(Saved entries)
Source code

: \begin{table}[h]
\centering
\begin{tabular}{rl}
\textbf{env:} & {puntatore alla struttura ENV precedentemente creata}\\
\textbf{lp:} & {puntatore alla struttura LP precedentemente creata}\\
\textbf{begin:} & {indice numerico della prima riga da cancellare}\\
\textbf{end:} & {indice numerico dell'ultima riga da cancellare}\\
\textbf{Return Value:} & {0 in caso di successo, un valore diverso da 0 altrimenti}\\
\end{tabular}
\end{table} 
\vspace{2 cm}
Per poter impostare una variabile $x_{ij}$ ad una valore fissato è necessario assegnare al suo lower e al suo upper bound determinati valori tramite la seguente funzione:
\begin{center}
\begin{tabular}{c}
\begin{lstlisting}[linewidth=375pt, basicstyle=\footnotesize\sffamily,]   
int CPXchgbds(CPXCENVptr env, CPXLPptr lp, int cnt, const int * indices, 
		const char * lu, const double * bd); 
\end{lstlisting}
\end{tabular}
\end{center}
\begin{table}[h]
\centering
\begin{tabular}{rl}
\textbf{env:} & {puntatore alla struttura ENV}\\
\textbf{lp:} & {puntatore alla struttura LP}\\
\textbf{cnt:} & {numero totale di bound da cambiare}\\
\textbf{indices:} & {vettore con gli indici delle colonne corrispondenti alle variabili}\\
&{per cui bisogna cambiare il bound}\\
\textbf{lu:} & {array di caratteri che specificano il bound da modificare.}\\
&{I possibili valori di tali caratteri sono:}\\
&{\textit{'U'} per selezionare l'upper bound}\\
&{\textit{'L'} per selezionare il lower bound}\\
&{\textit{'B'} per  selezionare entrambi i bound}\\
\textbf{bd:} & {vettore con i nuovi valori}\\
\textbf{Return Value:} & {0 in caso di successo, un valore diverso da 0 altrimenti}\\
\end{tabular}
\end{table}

WORK TO BE COMPLETED
Every entry should be printed again exactly as it stands.

THE COMPLETED TASK
Source code

: \begin{table}[h]
\centering
\begin{tabular}{rl}
\textbf{env:} & {puntatore alla struttura ENV precedentemente creata}\\
\textbf{lp:} & {puntatore alla struttura LP precedentemente creata}\\
\textbf{begin:} & {indice numerico della prima riga da cancellare}\\
\textbf{end:} & {indice numerico dell'ultima riga da cancellare}\\
\textbf{Return Value:} & {0 in caso di successo, un valore diverso da 0 altrimenti}\\
\end{tabular}
\end{table} 
\vspace{2 cm}
Per poter impostare una variabile $x_{ij}$ ad una valore fissato è necessario assegnare al suo lower e al suo upper bound determinati valori tramite la seguente funzione:
\begin{center}
\begin{tabular}{c}
\begin{lstlisting}[linewidth=375pt, basicstyle=\footnotesize\sffamily,]   
int CPXchgbds(CPXCENVptr env, CPXLPptr lp, int cnt, const int * indices, 
		const char * lu, const double * bd); 
\end{lstlisting}
\end{tabular}
\end{center}
\begin{table}[h]
\centering
\begin{tabular}{rl}
\textbf{env:} & {puntatore alla struttura ENV}\\
\textbf{lp:} & {puntatore alla struttura LP}\\
\textbf{cnt:} & {numero totale di bound da cambiare}\\
\textbf{indices:} & {vettore con gli indici delle colonne corrispondenti alle variabili}\\
&{per cui bisogna cambiare il bound}\\
\textbf{lu:} & {array di caratteri che specificano il bound da modificare.}\\
&{I possibili valori di tali caratteri sono:}\\
&{\textit{'U'} per selezionare l'upper bound}\\
&{\textit{'L'} per selezionare il lower bound}\\
&{\textit{'B'} per  selezionare entrambi i bound}\\
\textbf{bd:} & {vettore con i nuovi valori}\\
\textbf{Return Value:} & {0 in caso di successo, un valore diverso da 0 altrimenti}\\
\end{tabular}
\end{table}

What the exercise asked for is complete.